Momentum conservation in collisions.

[AlphaPhoton]

Hello.

I have a problem that is making me crazy. Consider the following collision

A + B \rightarrow C

which results in both particles (A and B) being destroyed and C being created.
I know the rest mass of all particles. Also, in the lab system, B is stationary and A is moving toward B. What is asked for is the momentum of particle A needed to allow for particle C to be created.

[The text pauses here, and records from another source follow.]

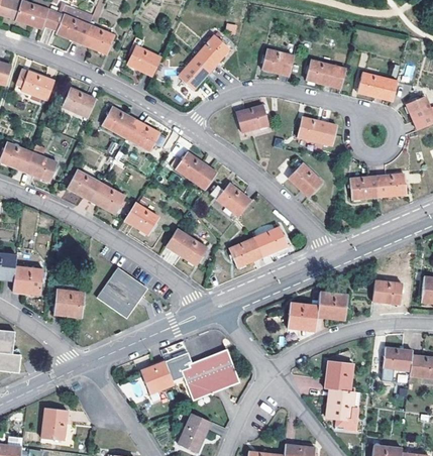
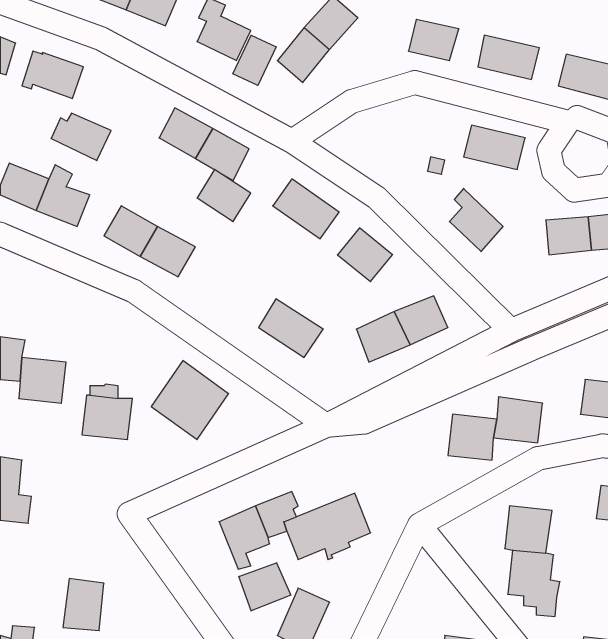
building: none -> [233,35,276,85]
building: [58,88,96,118] -> [51,113,111,161]
building: [236,105,267,132] -> none
building: [124,202,158,235] -> [197,169,251,222]
building: none -> [239,563,291,611]

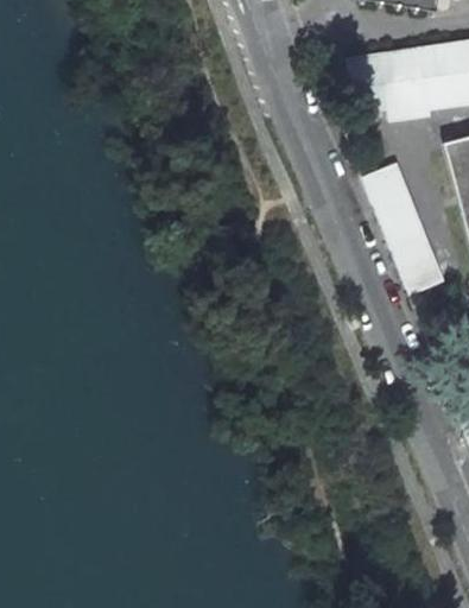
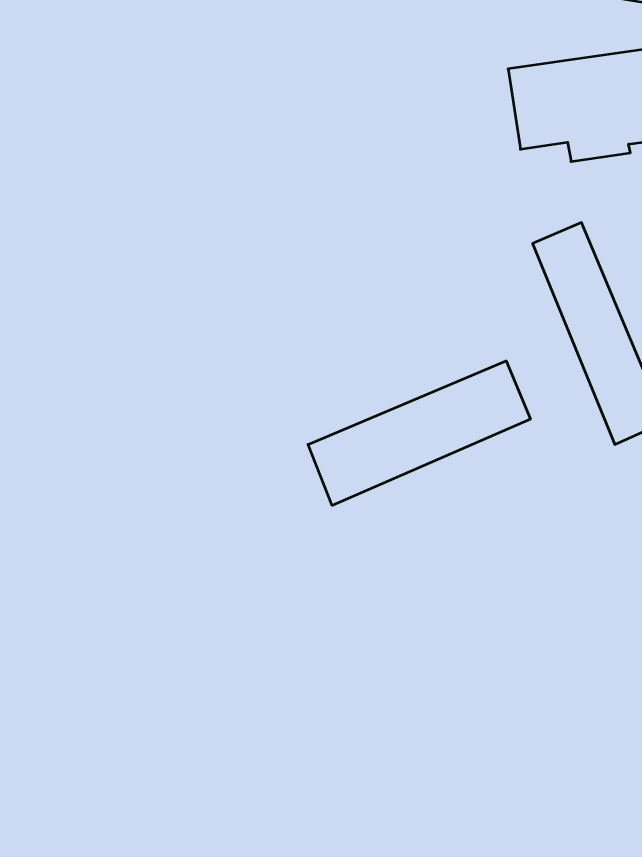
building: none -> [308,361,530,505]

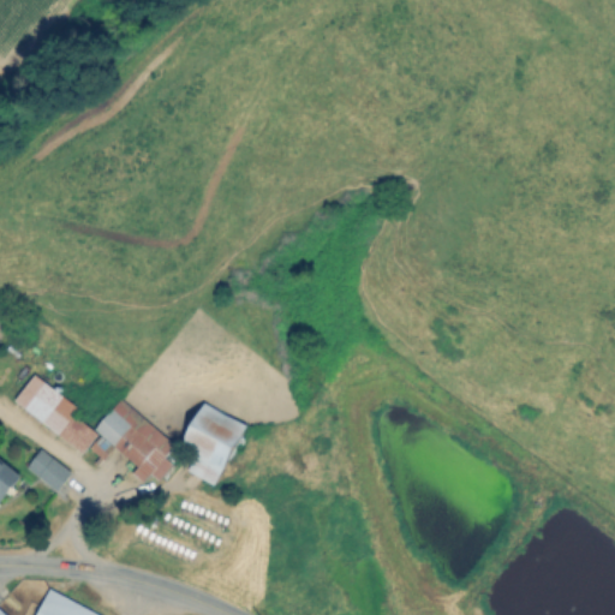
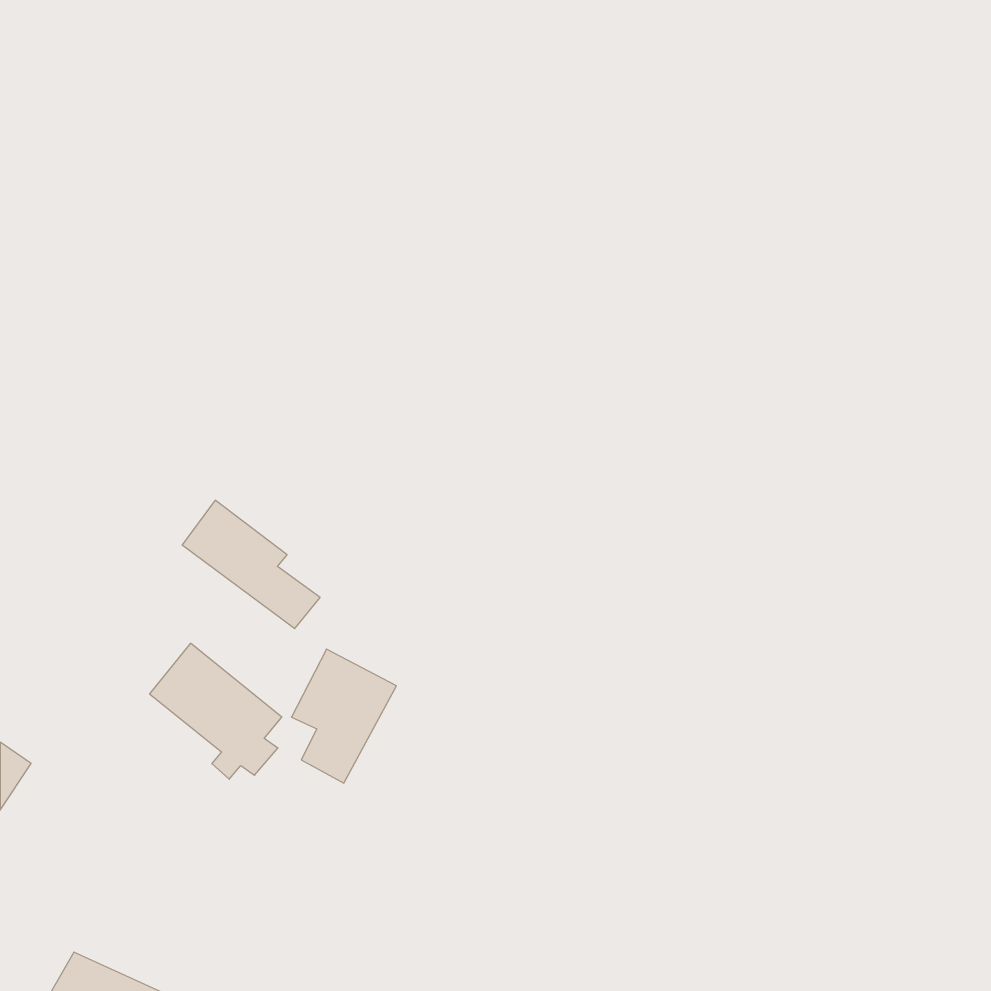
building: [13,374,98,453] -> [182,500,320,629]
building: [25,449,71,491] -> none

So I used the following squared four vectors:

(E_A + m_B, p_A)^2 = (m_C, 0)^2

with

E_A = \sqrt{(p_A^2 + m_A^2)}

and solved for p_A. What I got was different from what I got when I used energy conservation with

E_A + E_B = E_C \Leftrightarrow \sqrt{(p_A^2 + m_A^2)} + m_B = m_C

Then I realized that I completely neglected the momentum on the right side in my first approach, so instead I did

(E_A + m_B, p_A)^2 = (m_C, p_A)^2

(p_A on the right side due to momentum conversion)

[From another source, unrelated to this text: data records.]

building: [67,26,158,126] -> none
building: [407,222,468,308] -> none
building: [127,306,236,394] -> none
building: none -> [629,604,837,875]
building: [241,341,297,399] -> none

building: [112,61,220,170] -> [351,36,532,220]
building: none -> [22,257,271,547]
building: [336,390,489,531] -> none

and got to the same result as with the second approach. Which is correct?

To make things even more confusing, I remembered an example our professor gave us:

\gamma + p \rightarrow p + \pi_- + \pi_+

and he used the following squared four vectors:

(E_\gamma + m_p, p_\gamma)^2 = (m_p + 2*m_\pi, 0)^2

Note that he completely neglected the momentum on the right side. If neglecting the momentum was wrong in my first example, why is it correct here? I don't get it, please, someone enlighten me :)

Thanks in advance

 

[Meir Achuz]

The threshold energy to produce a final state is the square of the sum of the produced masses, as in the RHS of your profs equation.
(E_\gamma+m_p)^2-p_\gamma^2, the invariant he has on the left hand side equals the right hand side. Since the LHS is an invariant, its rest frame value equals its cm value where P=0. You can apply that to any case.

 

[AlphaPhoton]

The threshold energy to produce a final state is the square of the sum of the produced masses, as in the RHS of your profs equation.
(E_\gamma+m_p)^2-p_\gamma^2, the invariant he has on the left hand side equals the right hand side. Since the LHS is an invariant, its rest frame value equals its cm value where P=0. You can apply that to any case.

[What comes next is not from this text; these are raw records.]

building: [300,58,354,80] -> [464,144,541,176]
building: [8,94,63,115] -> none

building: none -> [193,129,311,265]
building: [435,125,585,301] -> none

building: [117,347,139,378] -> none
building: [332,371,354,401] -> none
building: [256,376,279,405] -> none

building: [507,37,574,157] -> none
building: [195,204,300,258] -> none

Okay, but what about my first example then? Can I use
<br /> (E_A + m_B, p_A)^2 = (m_C, 0)^2<br />
then with the same reasoning to calculate the needed momentum of particle A, and if so, why don't I get the same result if I use pure energy conservation laws?

 

[Meir Achuz]

So I used the following squared four vectors:

(E_A + m_B, p_A)^2 = (m_C, 0)^2

That equation gives the correct threshold lab energy E_A.

What I got was different from what I got when I used energy conservation with

E_A + E_B = E_C \Leftrightarrow \sqrt{(p_A^2 + m_A^2)} + m_B = m_C

This equation is wrong for the reason you mentioned. In the lab system, conservation of energy requires \sqrt{p_A^2+m_c^2} for E_C.

Note that he completely neglected the momentum on the right side.
[/QUOTE
He did not. The momentum in that case is the total cm momentum which is zero.